The Navy believes the technology can help with the three keys for military success — weapons range, scouting and command and control — at a lower cost and risk to personnel, said James Holmes, a professor at the Naval War College in Newport, Rhode Island.
But all those benefits must be proven, along with long-term durability in a harsh saltwater environment, he said.
“We’re sort of in Jerry Maguire ‘show me the money’ territory with the tech. It will undoubtedly be useful, but whether it would be a game-changer is far less clear,” said Holmes, who doesn’t speak for the Navy.
Before moving forward, the Navy must first win over a skeptical US Congress after a series of shipbuilding debacles.
Its speedy littoral combat ships have had propulsion problems, leading to early retirements. The “Advanced Gun System” on its stealth destroyer was a bust because of expensive ammunition. And its newest aircraft carrier had problems with elevators and a new system to launch aircraft.
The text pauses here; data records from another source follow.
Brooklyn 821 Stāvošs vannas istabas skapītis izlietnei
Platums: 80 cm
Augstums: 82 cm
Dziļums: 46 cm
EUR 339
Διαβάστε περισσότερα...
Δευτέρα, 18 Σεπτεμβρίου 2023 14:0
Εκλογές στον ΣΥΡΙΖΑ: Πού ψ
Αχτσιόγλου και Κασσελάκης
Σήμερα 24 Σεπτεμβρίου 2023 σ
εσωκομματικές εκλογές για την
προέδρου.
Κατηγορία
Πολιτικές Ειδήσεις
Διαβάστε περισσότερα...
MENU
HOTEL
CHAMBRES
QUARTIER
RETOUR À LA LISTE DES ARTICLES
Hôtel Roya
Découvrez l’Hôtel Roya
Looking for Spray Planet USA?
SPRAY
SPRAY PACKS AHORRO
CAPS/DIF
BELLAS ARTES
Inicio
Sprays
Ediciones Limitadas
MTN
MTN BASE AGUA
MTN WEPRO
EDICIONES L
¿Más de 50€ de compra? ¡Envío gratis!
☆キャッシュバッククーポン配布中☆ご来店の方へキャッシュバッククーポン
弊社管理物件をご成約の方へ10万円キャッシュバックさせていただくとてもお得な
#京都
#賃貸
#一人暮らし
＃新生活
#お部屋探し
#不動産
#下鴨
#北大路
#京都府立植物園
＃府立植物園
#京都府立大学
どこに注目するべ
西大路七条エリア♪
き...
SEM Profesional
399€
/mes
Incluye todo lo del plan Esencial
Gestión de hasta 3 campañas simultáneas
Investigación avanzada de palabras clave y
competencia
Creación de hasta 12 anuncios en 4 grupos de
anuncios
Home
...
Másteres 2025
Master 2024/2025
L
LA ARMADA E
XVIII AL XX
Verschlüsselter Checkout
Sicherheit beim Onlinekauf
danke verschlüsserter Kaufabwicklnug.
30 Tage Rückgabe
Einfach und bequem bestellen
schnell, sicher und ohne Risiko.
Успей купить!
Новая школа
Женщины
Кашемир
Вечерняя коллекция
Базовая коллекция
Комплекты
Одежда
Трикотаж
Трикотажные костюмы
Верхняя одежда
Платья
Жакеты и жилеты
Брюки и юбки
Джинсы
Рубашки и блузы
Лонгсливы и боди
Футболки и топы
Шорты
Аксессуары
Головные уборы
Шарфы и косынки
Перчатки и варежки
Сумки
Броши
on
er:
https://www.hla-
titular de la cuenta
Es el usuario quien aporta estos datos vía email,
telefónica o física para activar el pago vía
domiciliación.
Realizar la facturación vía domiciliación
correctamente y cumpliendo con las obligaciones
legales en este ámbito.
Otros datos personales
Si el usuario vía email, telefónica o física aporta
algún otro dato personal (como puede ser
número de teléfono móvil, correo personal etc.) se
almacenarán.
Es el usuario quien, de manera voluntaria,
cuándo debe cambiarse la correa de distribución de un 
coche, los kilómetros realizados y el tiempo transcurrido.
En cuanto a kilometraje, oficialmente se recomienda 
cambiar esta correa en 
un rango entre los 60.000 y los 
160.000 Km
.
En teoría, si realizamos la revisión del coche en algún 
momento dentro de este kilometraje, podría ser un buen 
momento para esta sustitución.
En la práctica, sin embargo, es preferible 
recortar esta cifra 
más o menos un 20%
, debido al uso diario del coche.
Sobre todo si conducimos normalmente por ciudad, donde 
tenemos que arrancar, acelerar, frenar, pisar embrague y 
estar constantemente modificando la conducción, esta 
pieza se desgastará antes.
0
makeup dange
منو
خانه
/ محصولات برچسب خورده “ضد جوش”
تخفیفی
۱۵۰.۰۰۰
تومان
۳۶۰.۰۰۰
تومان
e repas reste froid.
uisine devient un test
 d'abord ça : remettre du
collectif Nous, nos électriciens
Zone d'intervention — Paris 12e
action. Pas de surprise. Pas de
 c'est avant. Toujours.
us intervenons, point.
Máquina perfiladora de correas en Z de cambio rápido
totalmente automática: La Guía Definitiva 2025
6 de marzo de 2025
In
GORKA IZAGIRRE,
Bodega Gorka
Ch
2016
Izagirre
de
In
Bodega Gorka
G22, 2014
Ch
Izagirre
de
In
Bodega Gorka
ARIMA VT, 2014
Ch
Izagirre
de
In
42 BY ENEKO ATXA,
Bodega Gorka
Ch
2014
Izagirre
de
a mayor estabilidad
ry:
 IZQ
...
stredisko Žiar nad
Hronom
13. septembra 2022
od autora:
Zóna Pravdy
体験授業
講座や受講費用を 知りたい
Critics said the Navy rushed to cram too much new technology onto those ships, leading to failures and growing costs.
“We can’t just throw all the resources at (robotic ships) with the track record of 20 years of failed ship programs,” said Democratic Rep. Elaine Luria of Virginia, a retired Navy officer.
The Navy’s Unmanned Task Force is taking a new approach, using a military equivalent of a venture capital model to expedite new ideas, and moving forward only after technologies are proven, said Michael Stewart, the task force’s director.
This summer, four large drone ships are working alongside conventional ships during war games called the Rim of the Pacific Exercise.
These include the Sea Hunter and Sea Hawk, diesel-powered ships equipped with outriggers for stability in rough seas. The other two are Ranger and Nomad, which are based on oil platform replenishment ships. They have large flat decks from which a missile was successfully fired last year.